Step-by-step companion guide: See How to Purchase a Vanity Phone Number — 5 Steps for the full procedural mechanic, compatible carrier list, and FCC Local Number Portability transfer timeline.

Related guide: 310 Vanity Phone Numbers Beverly Hills West La.

Related guide: 408 Vanity Phone Numbers Silicon Valley.

Related guide: 619 858 Vanity Phone Numbers San Diego.

Related guide: East Bay and Tri-Valley buyers can go deeper with 925 vanity phone numbers for the East Bay.

California area-code guides: compare 805 vanity phone numbers on the Central Coast, 951 and 909 Inland Empire vanity numbers, and 619 phone numbers for sale in San Diego.

Related guide: 619 And 858 Vanity Phone Numbers For Sale In San Diego.

If you are comparing California metro codes, our 408 phone numbers for sale in Silicon Valley guide covers San Jose, Santa Clara, Sunnyvale, Cupertino, and South Bay pattern choices.

Related Arizona Vanity Number Inventory

Serving Phoenix, Scottsdale, Tucson, Mesa, or a regional Arizona market? Browse Arizona vanity phone numbers for local-area-code options you can buy once, own permanently, and transfer to a compatible US carrier without a Digit Exclusive subscription.
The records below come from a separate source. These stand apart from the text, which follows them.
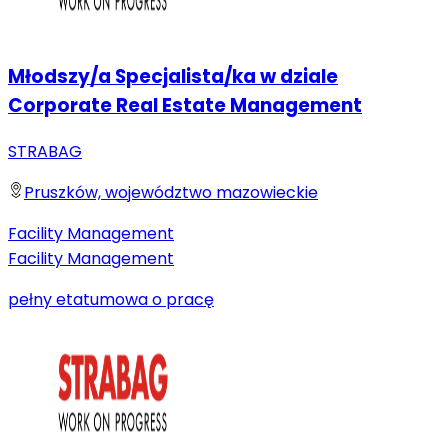
Młodszy/a Specjalista/ka w dziale
Corporate Real Estate Management
STRABAG
Pruszków, województwo mazowieckie
Facility Management
Facility Management
pełny etat
umowa o pracę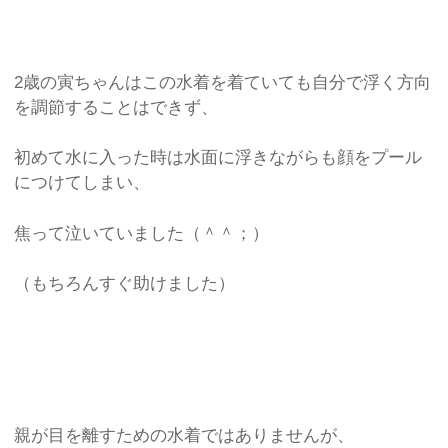
2歳の寅ちゃんはこの水着を着ていても自分で浮く方向
を調節することはできず、
初めて水に入った時は水面に浮きながらも顔をプール
につけてしまい、
焦って泣いていました（＾＾；）
（もちろんすぐ助けました）
親が目を離すための水着ではありませんが、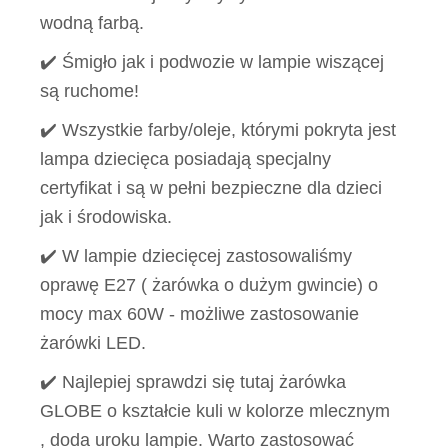
wodną farbą.
✔️ Śmigło jak i podwozie w lampie wiszącej
są ruchome!
✔️ Wszystkie farby/oleje, którymi pokryta jest
lampa dziecięca posiadają specjalny
certyfikat i są w pełni bezpieczne dla dzieci
jak i środowiska.
✔️ W lampie dziecięcej zastosowaliśmy
oprawę E27 ( żarówka o dużym gwincie) o
mocy max 60W - możliwe zastosowanie
żarówki LED.
✔️ Najlepiej sprawdzi się tutaj żarówka
GLOBE o kształcie kuli w kolorze mlecznym
, doda uroku lampie. Warto zastosować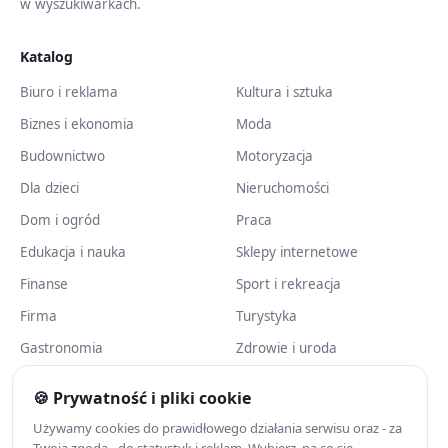
w wyszukiwarkach.
Katalog
Biuro i reklama
Kultura i sztuka
Biznes i ekonomia
Moda
Budownictwo
Motoryzacja
Dla dzieci
Nieruchomości
Dom i ogród
Praca
Edukacja i nauka
Sklepy internetowe
Finanse
Sport i rekreacja
Firma
Turystyka
Gastronomia
Zdrowie i uroda
Katalogi i wyszukiwarki
Zwierzęta
🍪 Prywatność i pliki cookie
Komputery i Internet
Używamy cookies do prawidłowego działania serwisu oraz - za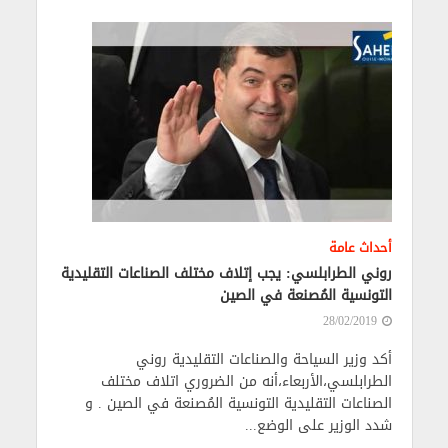
أحداث عامة
روني الطرابلسي: يجب إتلاف مختلف الصناعات التقليدية
التونسية المُصنعة في الصين
28/02/2019
أكد وزير السياحة والصناعات التقليدية روني
الطرابلسي،الأربعاء،أنه من الضروري اتلاف مختلف
الصناعات التقليدية التونسية المُصنعة في الصين . و
شدد الوزير على الوضع...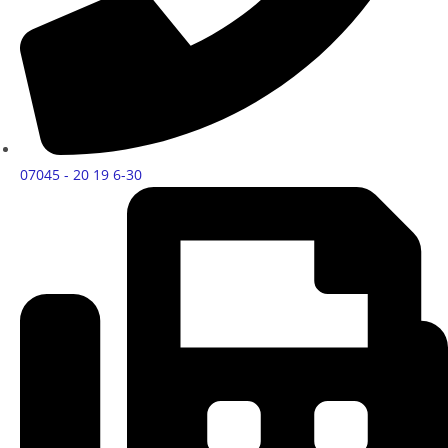
07045 - 20 19 6-30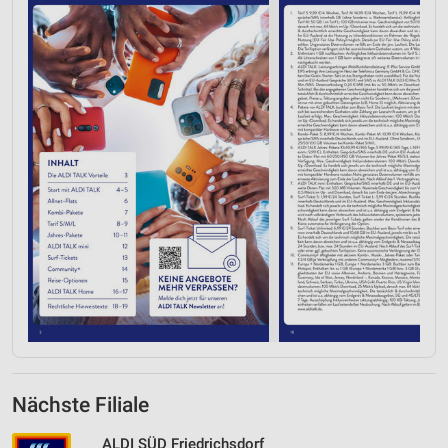
Nächste Filiale
ALDI SÜD Friedrichsdorf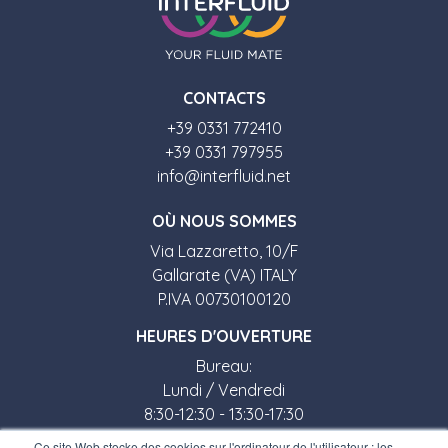
CONTACTS
+39 0331 772410
+39 0331 797955
info@interfluid.net
O
Ù
NOUS SOMMES
Via Lazzaretto, 10/F
Gallarate (VA) ITALY
P.IVA 00730100120
HEURES D'OUVERTURE
Bureau:
Lundi / Vendredi
8:30-12:30 - 13:30-17:30
Ce site Web stocke des cookies sur l'ordinateur de l'utilisateur ; les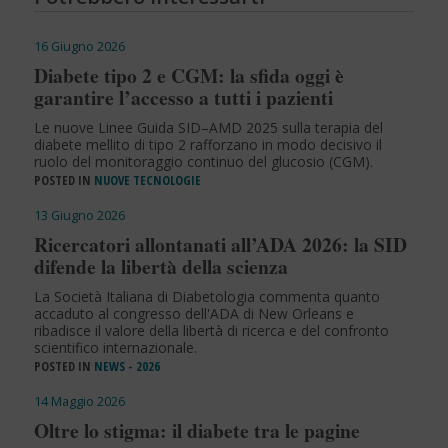
16 Giugno 2026
Diabete tipo 2 e CGM: la sfida oggi è
garantire l’accesso a tutti i pazienti
Le nuove Linee Guida SID–AMD 2025 sulla terapia del
diabete mellito di tipo 2 rafforzano in modo decisivo il
ruolo del monitoraggio continuo del glucosio (CGM).
POSTED IN
NUOVE TECNOLOGIE
13 Giugno 2026
Ricercatori allontanati all’ADA 2026: la SID
difende la libertà della scienza
La Società Italiana di Diabetologia commenta quanto
accaduto al congresso dell'ADA di New Orleans e
ribadisce il valore della libertà di ricerca e del confronto
scientifico internazionale.
POSTED IN
NEWS - 2026
14 Maggio 2026
Oltre lo stigma: il diabete tra le pagine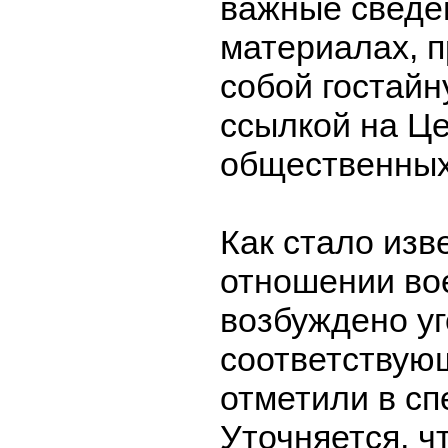
важные сведен
материалах, 
собой гостайн
ссылкой на Ц
общественных
Как стало изве
отношении во
возбуждено уг
соответствующ
отметили в сп
Уточняется, ч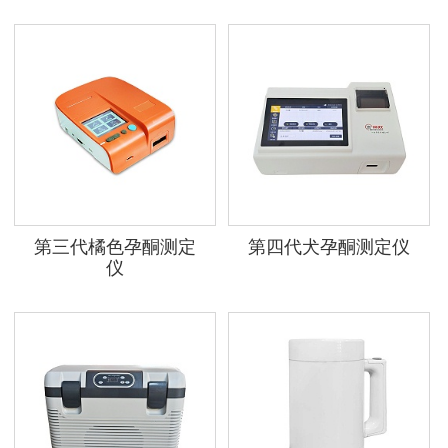
第三代橘色孕酮测定
第四代犬孕酮测定仪
仪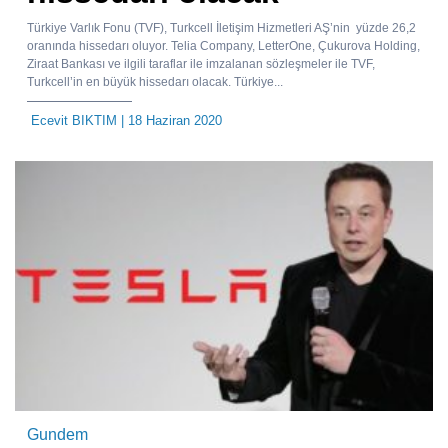
Türkiye Varlık Fonu (TVF), Turkcell İletişim Hizmetleri AŞ’nin yüzde 26,2
oranında hissedarı oluyor. Telia Company, LetterOne, Çukurova Holding,
Ziraat Bankası ve ilgili taraflar ile imzalanan sözleşmeler ile TVF,
Turkcell’in en büyük hissedarı olacak. Türkiye...
Ecevit BIKTIM
| 18 Haziran 2020
Gundem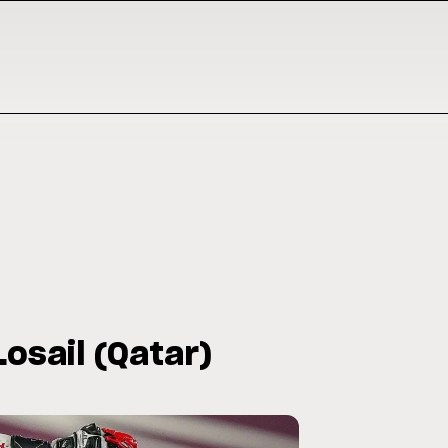
osail (Qatar)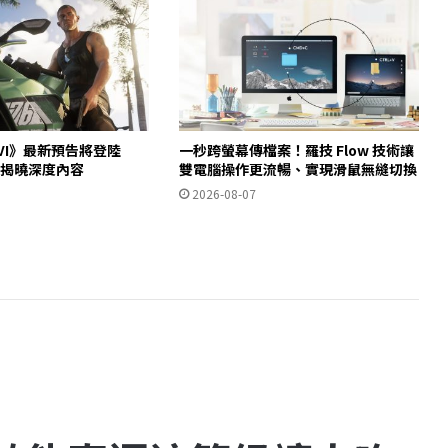
VI》最新預告將登陸
一秒跨螢幕傳檔案！羅技 Flow 技術讓
/28揭曉深度內容
雙電腦操作更流暢、實現滑鼠無縫切換
2026-08-07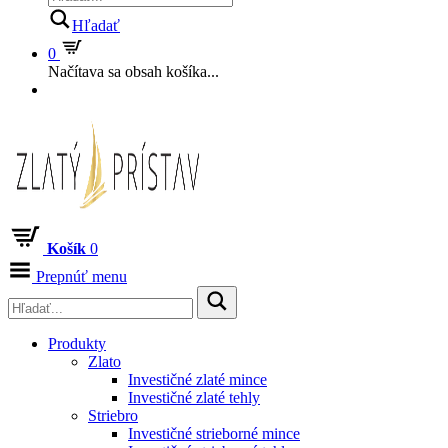
Hľadať
0
Načítava sa obsah košíka...
Košík
0
Prepnúť menu
Produkty
Zlato
Investičné zlaté mince
Investičné zlaté tehly
Striebro
Investičné strieborné mince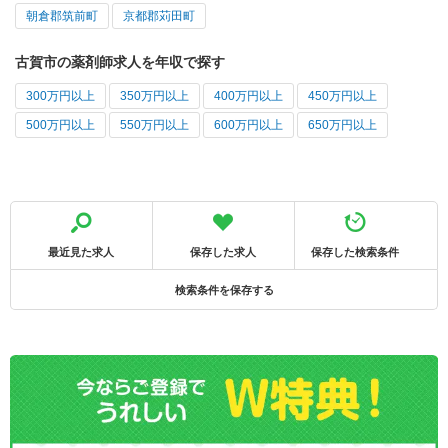
朝倉郡筑前町
京都郡苅田町
古賀市の薬剤師求人を年収で探す
300万円以上
350万円以上
400万円以上
450万円以上
500万円以上
550万円以上
600万円以上
650万円以上
最近見た求人
保存した求人
保存した検索条件
検索条件を保存する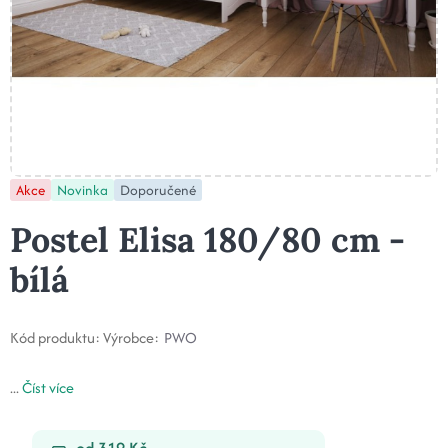
Akce
Novinka
Doporučené
Postel Elisa 180/80 cm -
bílá
Kód produktu:
Výrobce:
PWO
...
Číst více
od 319 Kč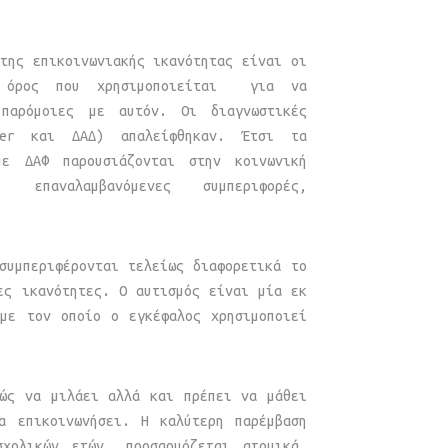
της επικοινωνιακής ικανότητας είναι οι
, όρος που χρησιμοποιείται για να
 παρόμοιες με αυτόν. Οι διαγνωστικές
rger και ΔΑΔ) απαλείφθηκαν. Έτσι τα
με ΔΑΦ παρουσιάζονται στην κοινωνική
 επαναλαμβανόμενες συμπεριφορές,
συμπεριφέρονται τελείως διαφορετικά το
ες ικανότητες. Ο αυτισμός είναι μία εκ
 με τον οποίο ο εγκέφαλος χρησιμοποιεί
λώς να μιλάει αλλά και πρέπει να μάθει
α επικοινωνήσει. Η καλύτερη παρέμβαση
χολικών ετών, προσαρμόζεται ατομικά,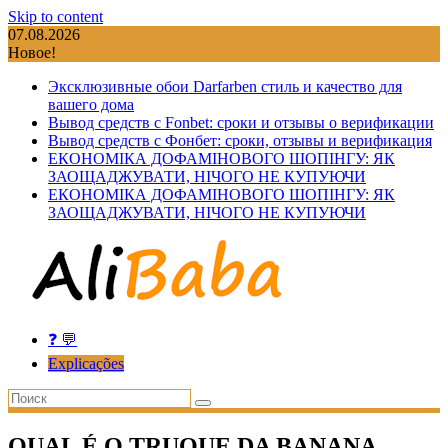
Skip to content
07.08.2026
Новое!
Эксклюзивные обои Darfarben стиль и качество для
вашего дома
Вывод средств с Fonbet: сроки и отзывы о верификации
Вывод средств с Фонбет: сроки, отзывы и верификация
ЕКОНОМІКА ДОФАМІНОВОГО ШОПІНГУ: ЯК
ЗАОЩАДЖУВАТИ, НІЧОГО НЕ КУПУЮЧИ
ЕКОНОМІКА ДОФАМІНОВОГО ШОПІНГУ: ЯК
ЗАОЩАДЖУВАТИ, НІЧОГО НЕ КУПУЮЧИ
❓ 💬
Explicações
QUAL É O TRUQUE DA BANANA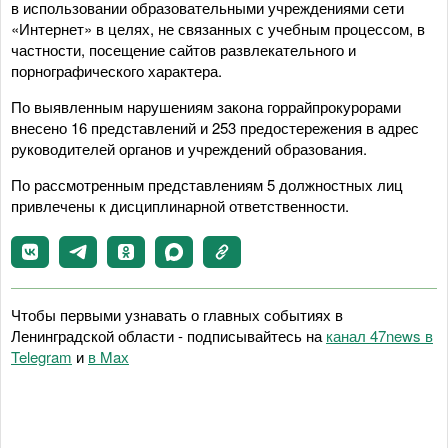
в использовании образовательными учреждениями сети
«Интернет» в целях, не связанных с учебным процессом, в
частности, посещение сайтов развлекательного и
порнографического характера.
По выявленным нарушениям закона горрайпрокурорами
внесено 16 представлений и 253 предостережения в адрес
руководителей органов и учреждений образования.
По рассмотренным представлениям 5 должностных лиц
привлечены к дисциплинарной ответственности.
Чтобы первыми узнавать о главных событиях в
Ленинградской области - подписывайтесь на
канал 47news в
Telegram
и
в Maх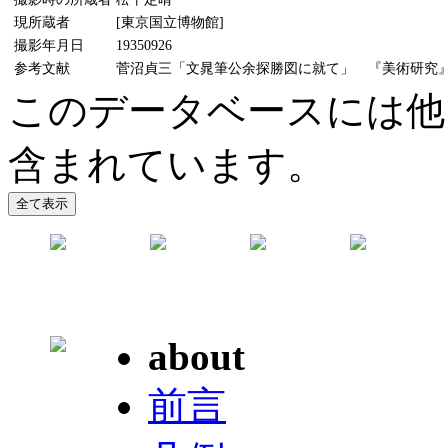
現所蔵者
[東京国立博物館]
撮影年月日
19350926
参考文献
菅沼貞三「文晁筆公余探勝図に就て」 『美術研究』47号
このデータベースには他
含まれています。
about
前言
Compare the Full Vanity Number Inventory

If you want to compare this guide against the full catalog, you can browse all vanity phone numbers for sale across US state collections, local area codes, repeating-digit patterns, and premium memorable numbers. Digit Exclusive sells each number as a one-time purchase with no subscription.

Related buying resources

If you are evaluating a vanity number purchase, two further resources are useful. Read the full area-code buying guides for the foundational guidance — purchase workflow, pricing, ownership versus subscription, and FCC LNP portability. Then check the main buy-a-phone-number hub for the complementary detail on the 5-step purchase workflow and full buyer's checklist.

Subscription vs outright purchase: If you are weighing recurring subscriptions against a one-time purchase, our Google Voice alternatives for business comparison covers real 2026 pricing, A2P 10DLC failures, and Workspace-bundle traps for owned-number alternatives.

Ready to buy? Start here

Every guide ends at the same place: real one-of-one US numbers, sold outright, ported to your carrier under FCC §52. Pick your starting point below.